DATA TO EXAMINE START

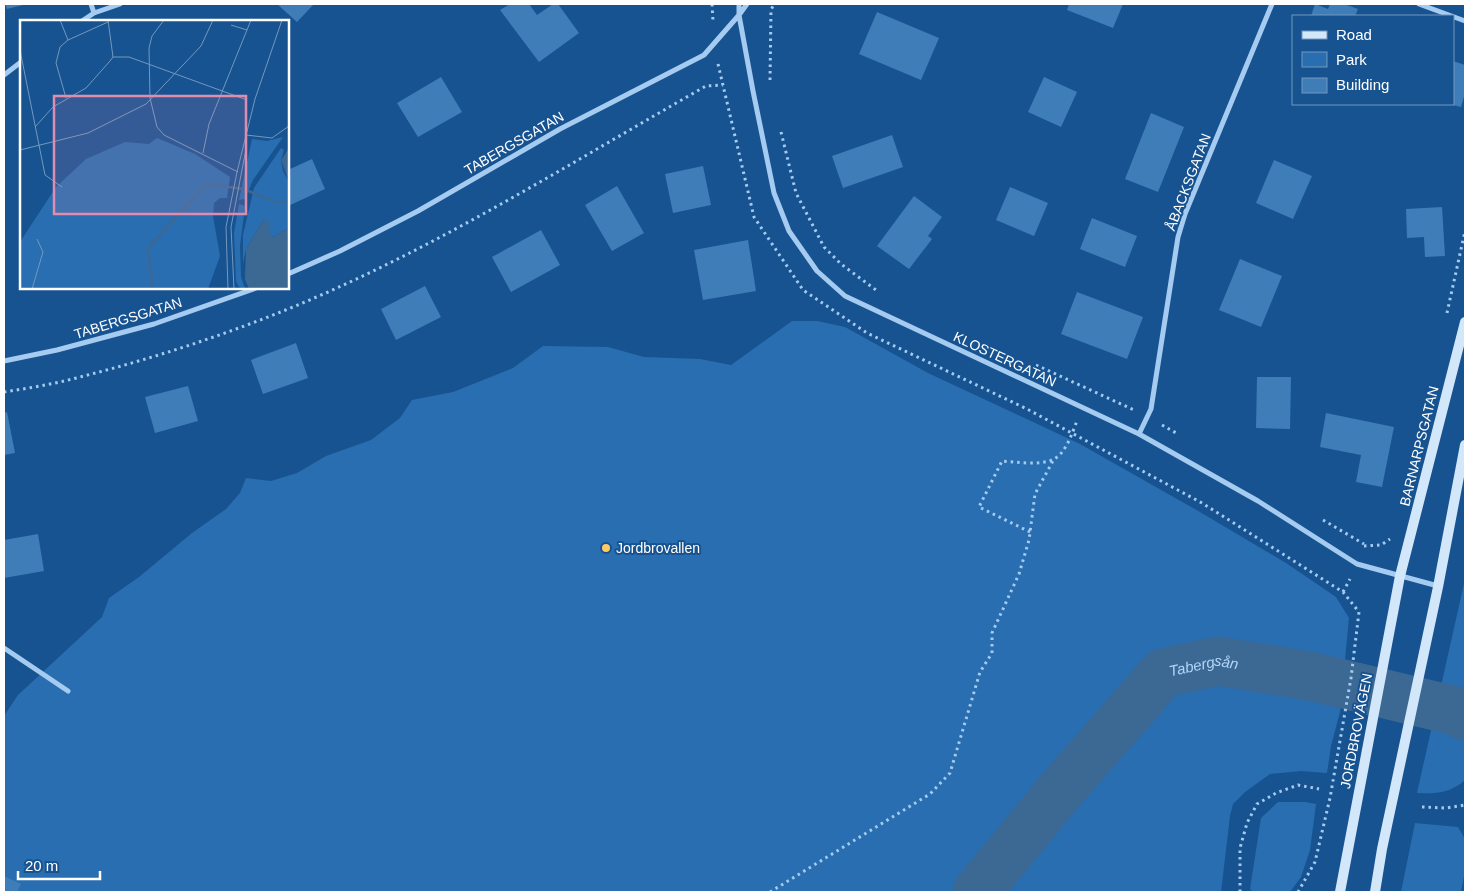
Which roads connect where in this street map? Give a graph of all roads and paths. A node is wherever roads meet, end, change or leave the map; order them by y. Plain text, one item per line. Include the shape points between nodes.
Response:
1 (91, 4) edge
2 (120, 4) edge
3 (739, 4) edge
4 (747, 4) edge
5 (774, 4) edge
6 (1272, 4) edge
7 (1419, 4) edge
8 (94, 13) junction
9 (740, 15) junction
10 (1449, 15) edge
11 (84, 20) edge
12 (20, 63) edge
13 (4, 75) edge
14 (723, 85) dead end
15 (770, 87) dead end
16 (779, 126) dead end
17 (1465, 230) edge
18 (289, 274) edge
19 (253, 289) edge
20 (882, 293) dead end
21 (1445, 322) dead end
22 (1465, 322) edge
23 (4, 360) edge
24 (1027, 361) dead end
25 (4, 392) edge
26 (1147, 416) junction
27 (1072, 432) dead end
28 (1139, 434) junction
29 (1181, 436) dead end
30 (1465, 445) edge
31 (1054, 459) junction
32 (1322, 520) dead end
33 (1030, 532) junction
34 (1394, 532) dead end
35 (1364, 544) junction
36 (1357, 564) junction
37 (1400, 576) junction
38 (1438, 586) junction
39 (1343, 592) dead end
40 (1356, 635) dead end
41 (4, 648) edge
42 (68, 691) dead end
43 (1319, 789) dead end
44 (1465, 805) edge
45 (1422, 807) dead end
46 (770, 892) edge
47 (1240, 892) edge
48 (1298, 892) edge
49 (1340, 892) edge
50 (1375, 892) edge

1 - 8 street
2 - 8 street
3 - 9 street, KLOSTERGATAN
4 - 9 street, TABERGSGATAN
5 - 15 path via 770,10
6 - 26 street, ÅBACKSGATAN via 1178,237 1151,409
7 - 10 street
8 - 11 street
9 - 18 street, TABERGSGATAN via 704,55 560,129 418,211 340,252
9 - 28 street, KLOSTERGATAN via 774,193 789,231 818,271 845,296
12 - 13 street
14 - 25 path via 706,86 413,252 293,307 184,347 79,378
16 - 20 path via 796,193 824,247
17 - 21 path
19 - 23 street, TABERGSGATAN via 154,324 57,350
22 - 37 main road, BARNARPSGATAN
24 - 26 path
26 - 28 street, ÅBACKSGATAN
26 - 29 path
27 - 31 path via 1064,449
28 - 36 street, KLOSTERGATAN via 1258,501
30 - 38 main road
31 - 33 path via 1035,494
31 - 33 path via 1031,463 1002,461 979,507
32 - 35 path
33 - 46 path via 1018,574 992,633 992,653 980,672 950,773 930,794
34 - 35 path via 1381,545
35 - 36 path
36 - 37 street, KLOSTERGATAN
36 - 39 path
37 - 38 street, KLOSTERGATAN
37 - 49 main road, JORDBROVÄGEN
38 - 50 main road
40 - 48 path via 1330,798 1315,862
41 - 42 street
43 - 47 path via 1298,785 1258,804 1247,823 1240,848
44 - 45 path

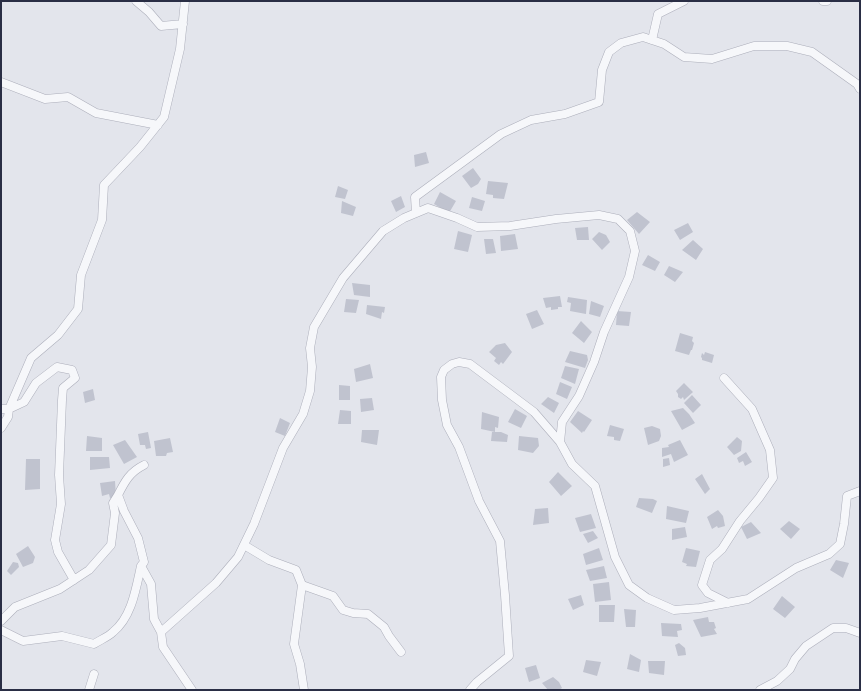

DATA TO EXAMINE END

## WHAT NEEDS TO BE DONE
Where the data contains an image, skip the image and copy everything else exactly as it appears.

## RESULT OF THIS TASK
Which roads connect where in this street map? Give a graph of all roads and paths. A node is wherever roads meet, end, change or leave the map; order them by y. Plain text, one item per line. Include the shape points between nodes.
Response:
1 (91, 4) edge
2 (120, 4) edge
3 (739, 4) edge
4 (747, 4) edge
5 (774, 4) edge
6 (1272, 4) edge
7 (1419, 4) edge
8 (94, 13) junction
9 (740, 15) junction
10 (1449, 15) edge
11 (84, 20) edge
12 (20, 63) edge
13 (4, 75) edge
14 (723, 85) dead end
15 (770, 87) dead end
16 (779, 126) dead end
17 (1465, 230) edge
18 (289, 274) edge
19 (253, 289) edge
20 (882, 293) dead end
21 (1445, 322) dead end
22 (1465, 322) edge
23 (4, 360) edge
24 (1027, 361) dead end
25 (4, 392) edge
26 (1147, 416) junction
27 (1072, 432) dead end
28 (1139, 434) junction
29 (1181, 436) dead end
30 (1465, 445) edge
31 (1054, 459) junction
32 (1322, 520) dead end
33 (1030, 532) junction
34 (1394, 532) dead end
35 (1364, 544) junction
36 (1357, 564) junction
37 (1400, 576) junction
38 (1438, 586) junction
39 (1343, 592) dead end
40 (1356, 635) dead end
41 (4, 648) edge
42 (68, 691) dead end
43 (1319, 789) dead end
44 (1465, 805) edge
45 (1422, 807) dead end
46 (770, 892) edge
47 (1240, 892) edge
48 (1298, 892) edge
49 (1340, 892) edge
50 (1375, 892) edge

1 - 8 street
2 - 8 street
3 - 9 street, KLOSTERGATAN
4 - 9 street, TABERGSGATAN
5 - 15 path via 770,10
6 - 26 street, ÅBACKSGATAN via 1178,237 1151,409
7 - 10 street
8 - 11 street
9 - 18 street, TABERGSGATAN via 704,55 560,129 418,211 340,252
9 - 28 street, KLOSTERGATAN via 774,193 789,231 818,271 845,296
12 - 13 street
14 - 25 path via 706,86 413,252 293,307 184,347 79,378
16 - 20 path via 796,193 824,247
17 - 21 path
19 - 23 street, TABERGSGATAN via 154,324 57,350
22 - 37 main road, BARNARPSGATAN
24 - 26 path
26 - 28 street, ÅBACKSGATAN
26 - 29 path
27 - 31 path via 1064,449
28 - 36 street, KLOSTERGATAN via 1258,501
30 - 38 main road
31 - 33 path via 1035,494
31 - 33 path via 1031,463 1002,461 979,507
32 - 35 path
33 - 46 path via 1018,574 992,633 992,653 980,672 950,773 930,794
34 - 35 path via 1381,545
35 - 36 path
36 - 37 street, KLOSTERGATAN
36 - 39 path
37 - 38 street, KLOSTERGATAN
37 - 49 main road, JORDBROVÄGEN
38 - 50 main road
40 - 48 path via 1330,798 1315,862
41 - 42 street
43 - 47 path via 1298,785 1258,804 1247,823 1240,848
44 - 45 path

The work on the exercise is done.